PAGER - 1 of 16
PAGER FAQs - 16 Found
PAGER stands for the Prompt Assessment of Global Earthquakes for Response. It is an automated system that takes in seismic data from remote sensors in order to rapidly estimate earthquake shaking and the scope and impact of earthquakes around the world. In its previous form, which has been available since 2007, PAGER delivered rapid estimates of the total number of people and settlements exposed to a wide range of shaking from light to catastrophic. Currently, PAGER also provides first-order/factor-of-ten/order of magnitude estimates of potential fatalities, as well as the approximate economic impact the earthquake may cause. Since the PAGER loss estimations are available well in advance of ground-truth observations or news accounts, they can play a primary alerting role for domestic as well as international earthquake disasters.

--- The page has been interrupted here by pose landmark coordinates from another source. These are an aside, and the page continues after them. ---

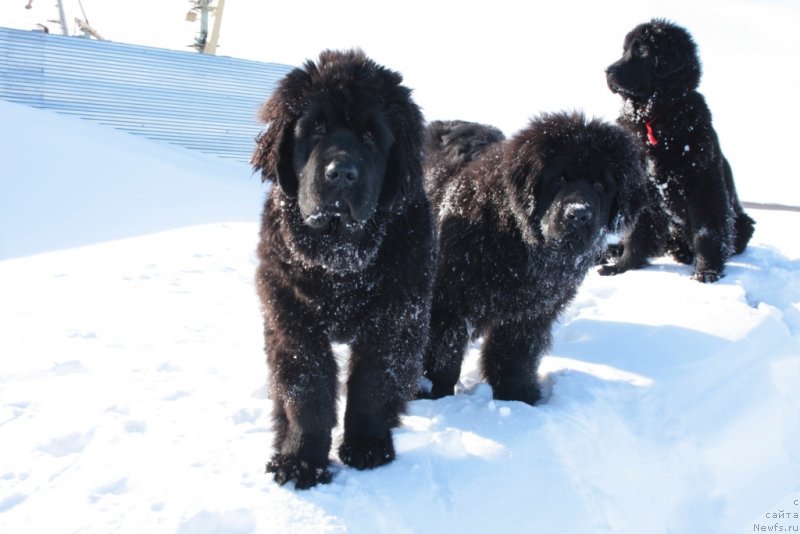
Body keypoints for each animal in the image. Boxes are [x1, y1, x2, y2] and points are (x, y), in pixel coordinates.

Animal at [252, 50, 434, 490]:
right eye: (316, 128)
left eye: (371, 136)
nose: (341, 174)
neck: (340, 265)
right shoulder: (292, 318)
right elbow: (307, 391)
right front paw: (300, 461)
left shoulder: (395, 319)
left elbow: (372, 385)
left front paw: (367, 445)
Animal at [422, 114, 648, 406]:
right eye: (560, 177)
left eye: (601, 184)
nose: (578, 214)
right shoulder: (447, 302)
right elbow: (441, 358)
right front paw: (432, 394)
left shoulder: (531, 312)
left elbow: (512, 359)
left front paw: (517, 398)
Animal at [604, 18, 752, 282]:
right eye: (625, 50)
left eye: (642, 51)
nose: (608, 71)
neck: (656, 118)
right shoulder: (644, 188)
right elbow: (636, 234)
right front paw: (623, 267)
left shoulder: (703, 185)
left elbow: (706, 234)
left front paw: (707, 272)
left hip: (742, 223)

Neither earthquake magnitude nor macroseismic intensity provides sufficient information to judge the overall impact of an earthquake. While higher magnitude earthquakes have greater energy release and can potentially affect a much larger area, losses depend directly on the exposure and vulnerability of a population to specific levels of shaking. Earthquakes also have highly variable effects on society; the complex and variable nature of the effects for differing events can be attributed to a number of contributing factors, primarily the highly variable nature of the hazard distribution (predominantly, shaking intensity), the population exposure, the vulnerability of the built environment, and the resilience of the communities affected. These factors can now, in part, be rapidly assessed following significant earthquake disasters. This is the essence of the PAGER system.